**TASK INSTRUCTIONS**
Write out every line of the data below without any change, omitting the pictures.

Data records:
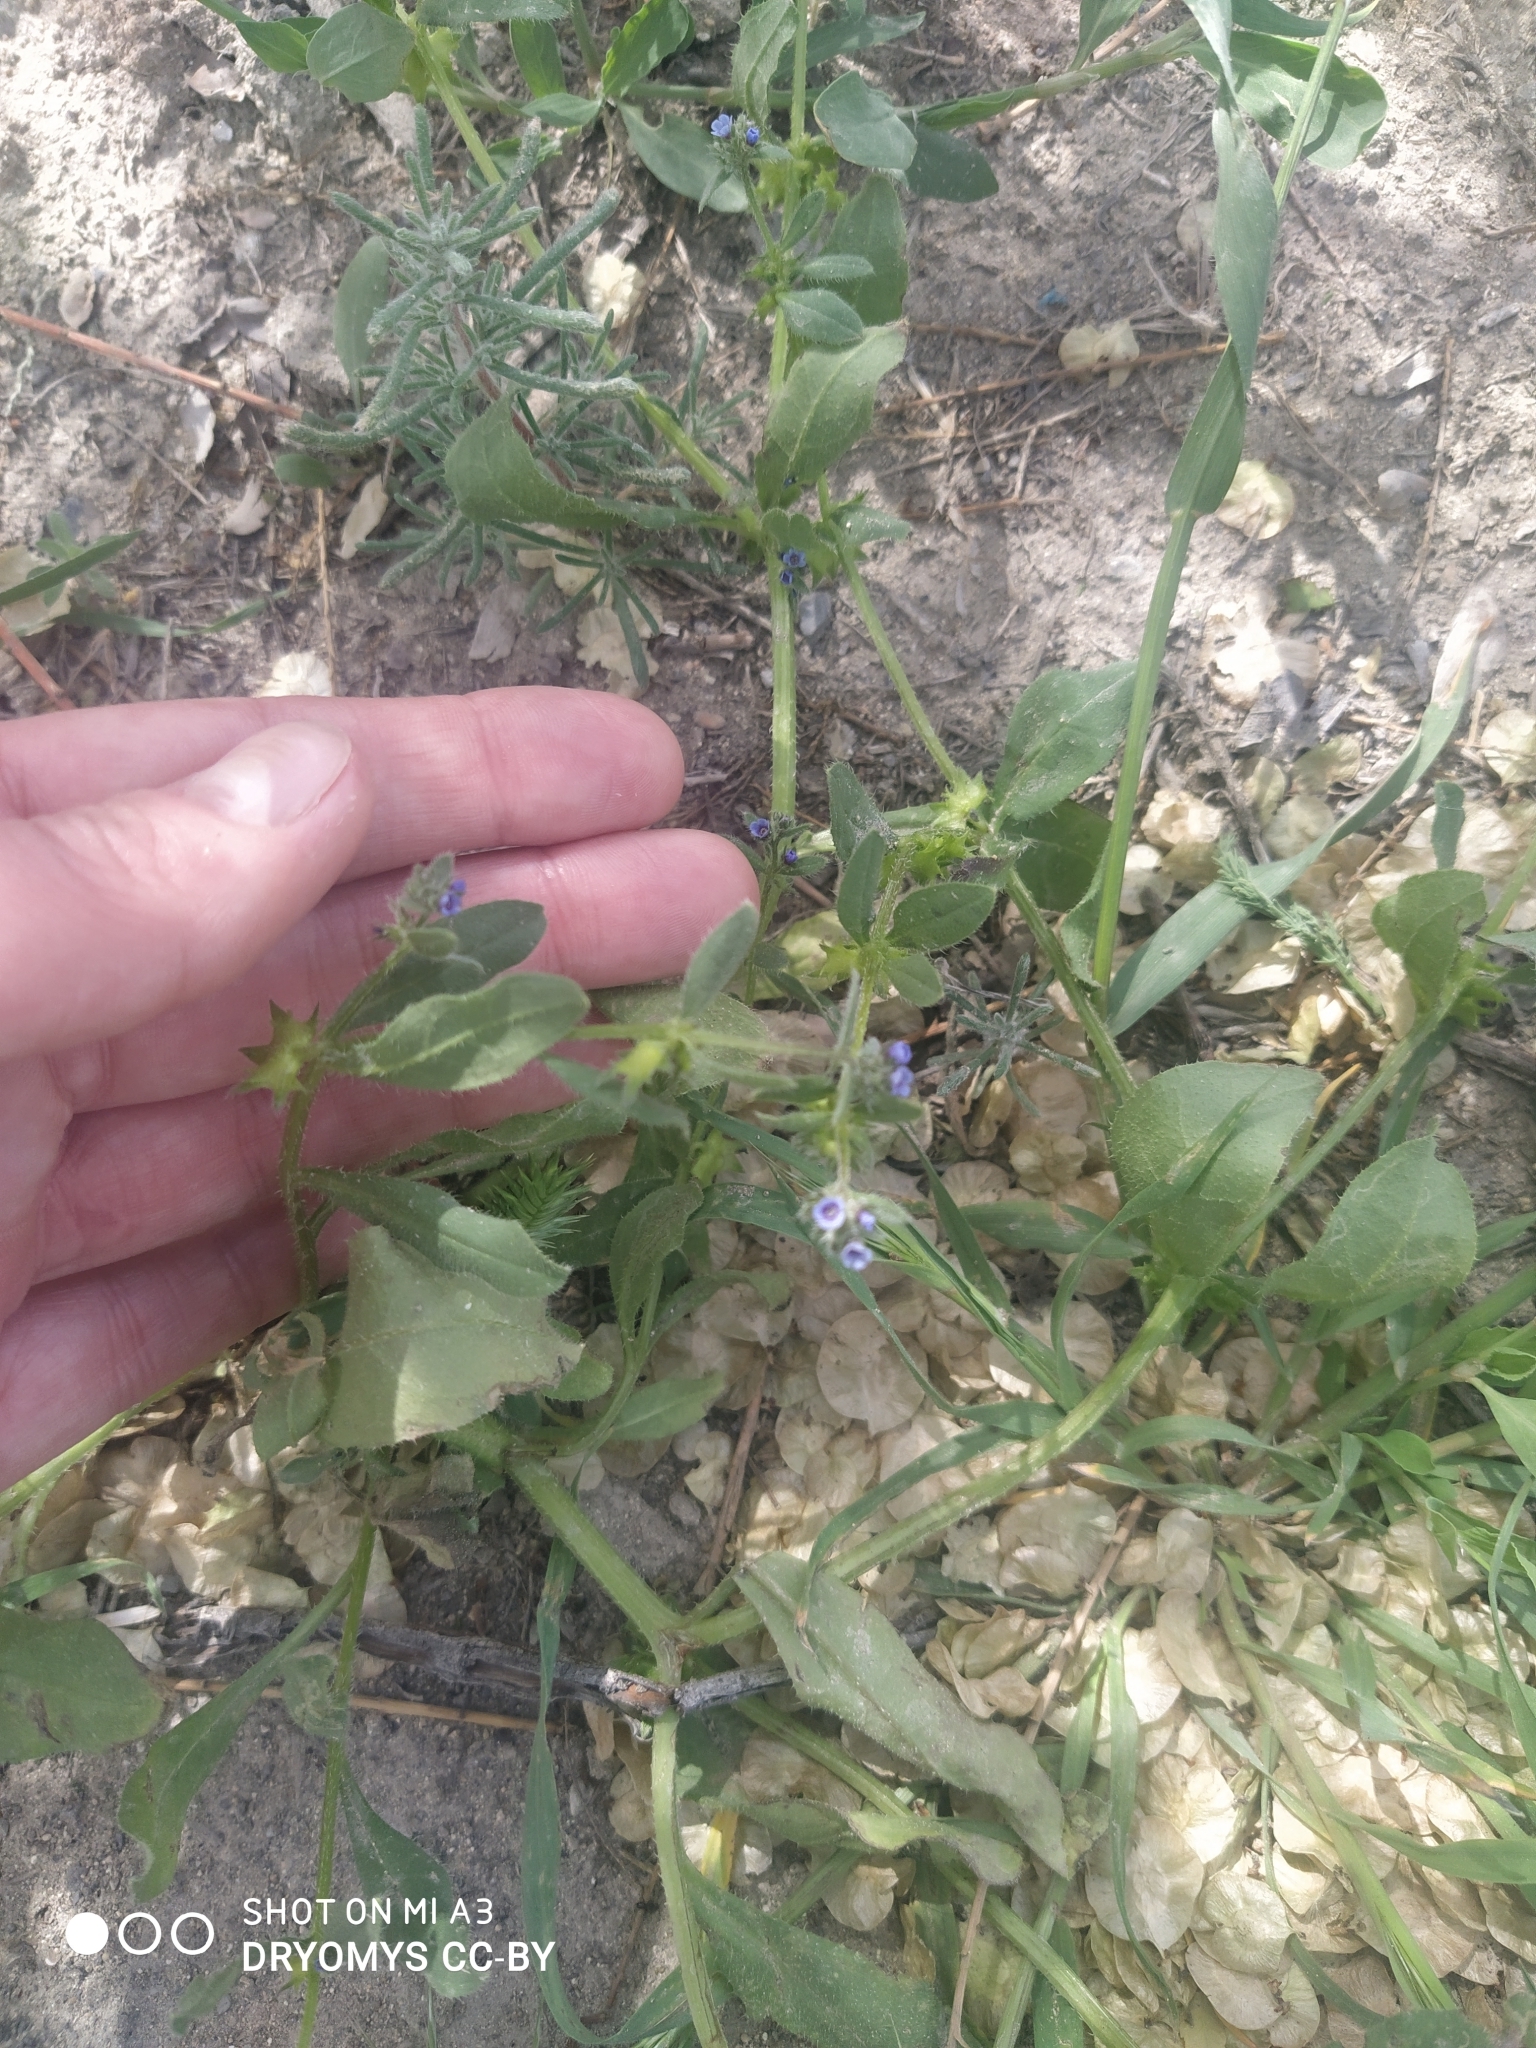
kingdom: Plantae
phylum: Tracheophyta
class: Magnoliopsida
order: Boraginales
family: Boraginaceae
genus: Asperugo
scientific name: Asperugo procumbens
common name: Madwort
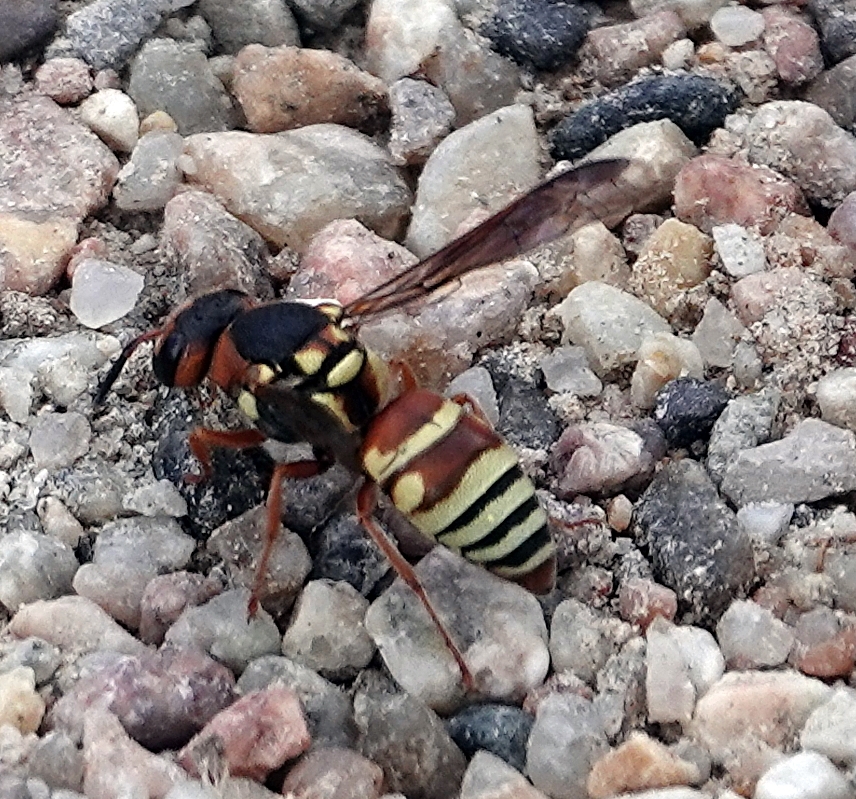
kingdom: Animalia
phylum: Arthropoda
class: Insecta
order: Hymenoptera
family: Eumenidae
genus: Euodynerus
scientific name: Euodynerus annulatus
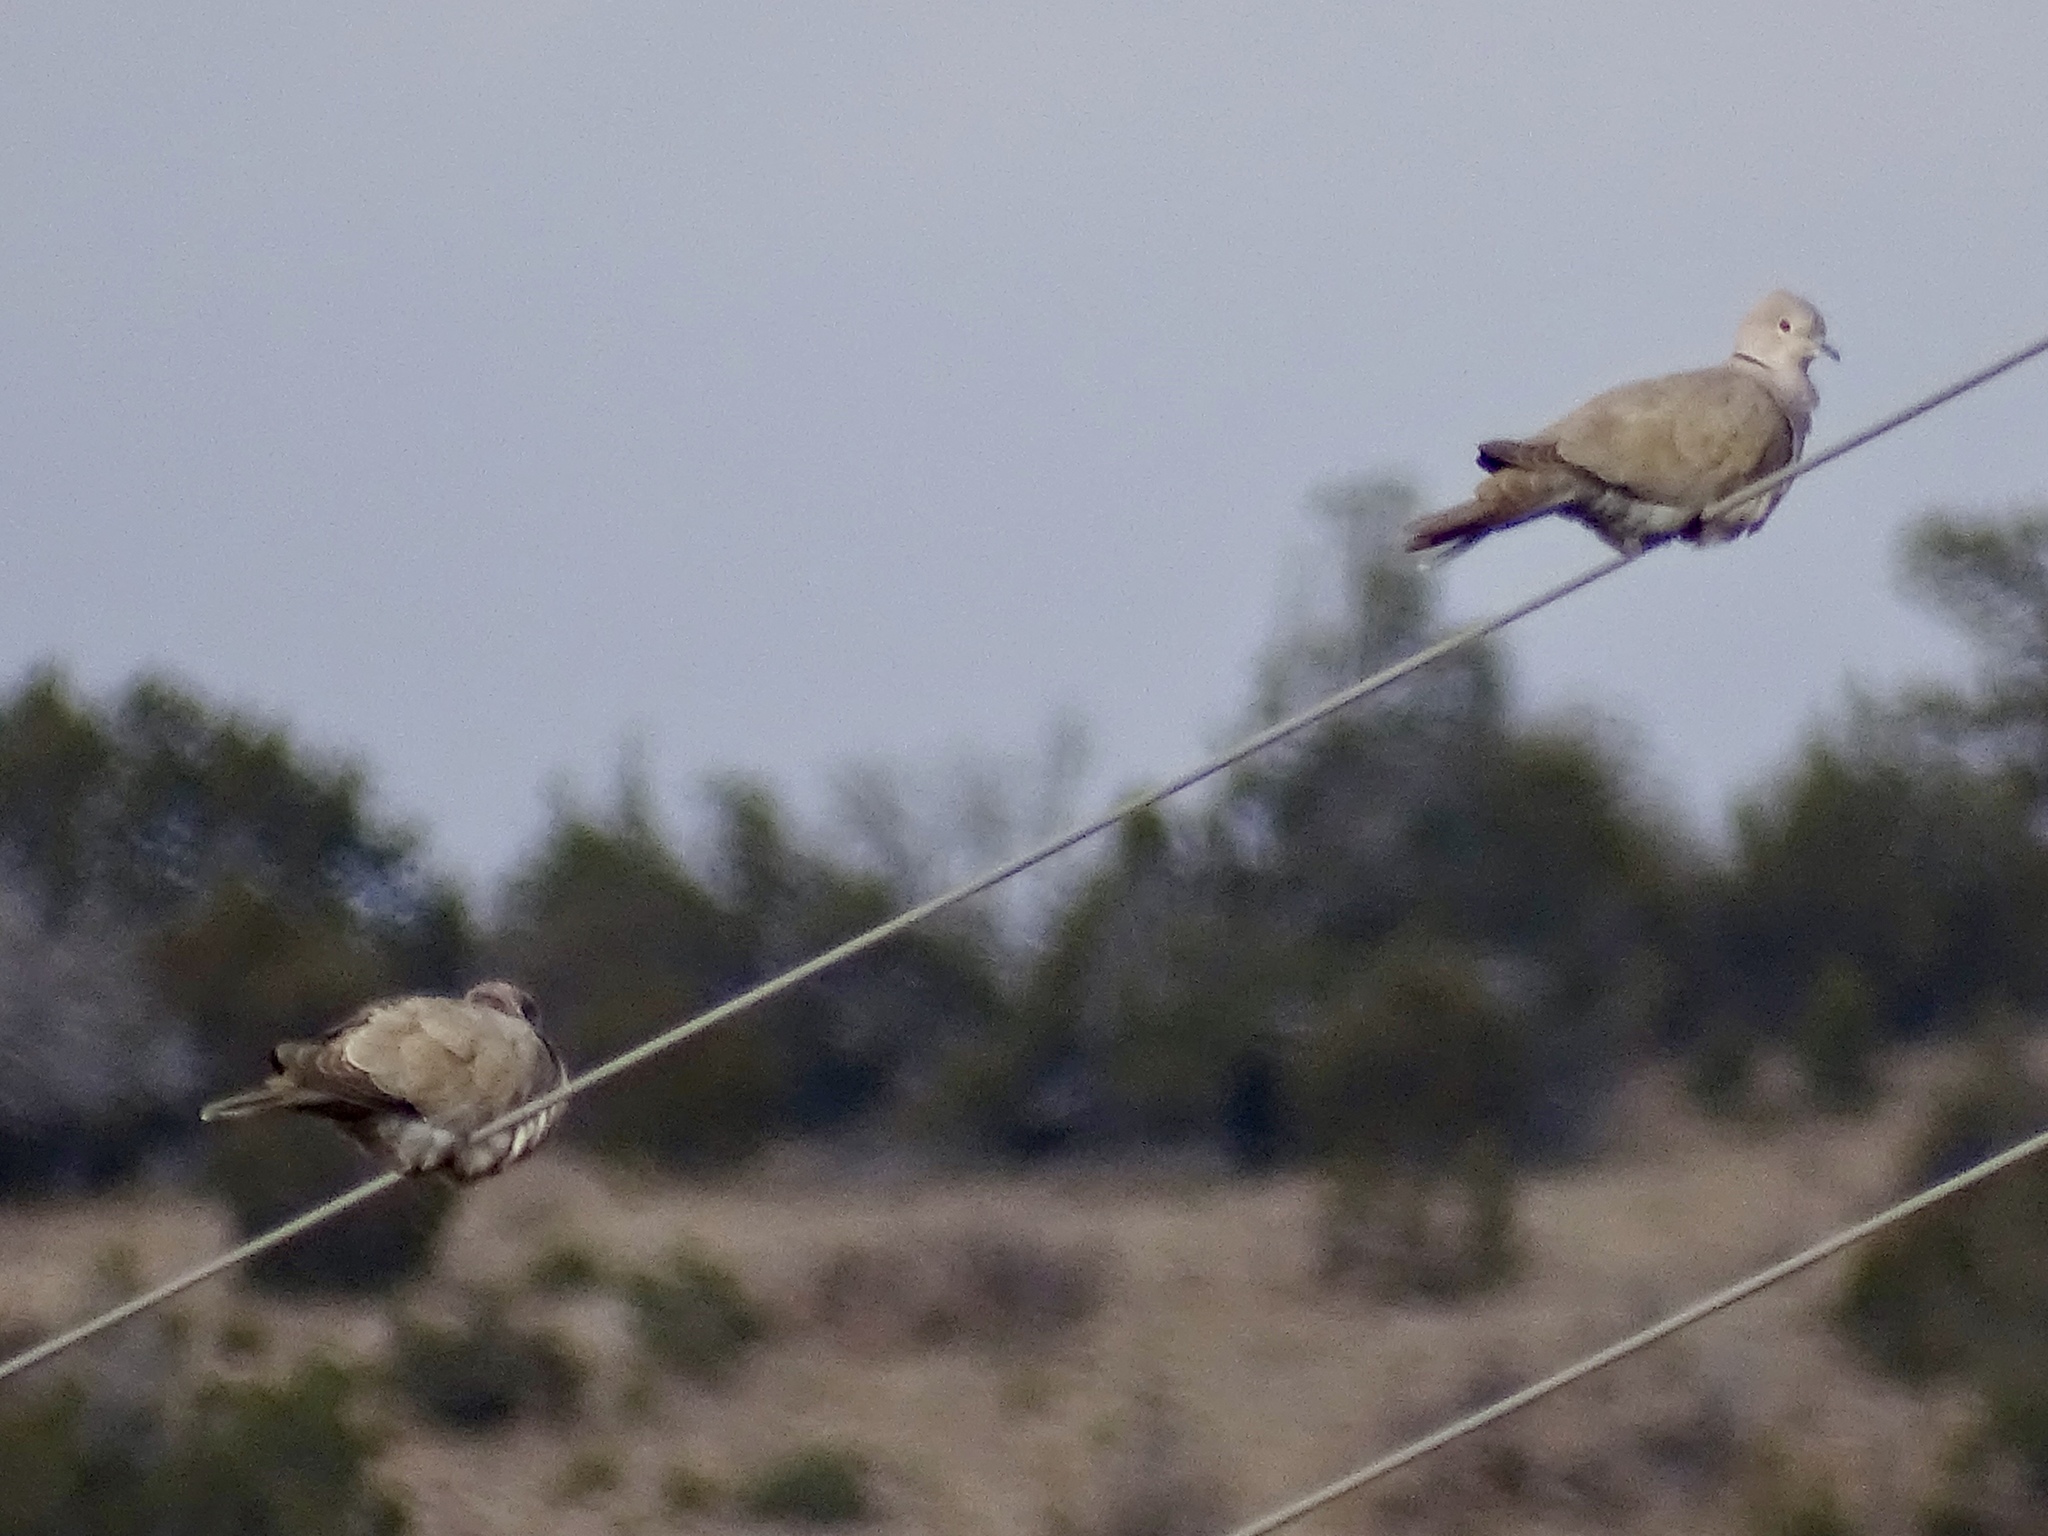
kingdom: Animalia
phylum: Chordata
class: Aves
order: Columbiformes
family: Columbidae
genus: Streptopelia
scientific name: Streptopelia decaocto
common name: Eurasian collared dove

**CORRECT ANSWER**
kingdom: Plantae
phylum: Tracheophyta
class: Magnoliopsida
order: Boraginales
family: Boraginaceae
genus: Asperugo
scientific name: Asperugo procumbens
common name: Madwort
kingdom: Animalia
phylum: Arthropoda
class: Insecta
order: Hymenoptera
family: Eumenidae
genus: Euodynerus
scientific name: Euodynerus annulatus
kingdom: Animalia
phylum: Chordata
class: Aves
order: Columbiformes
family: Columbidae
genus: Streptopelia
scientific name: Streptopelia decaocto
common name: Eurasian collared dove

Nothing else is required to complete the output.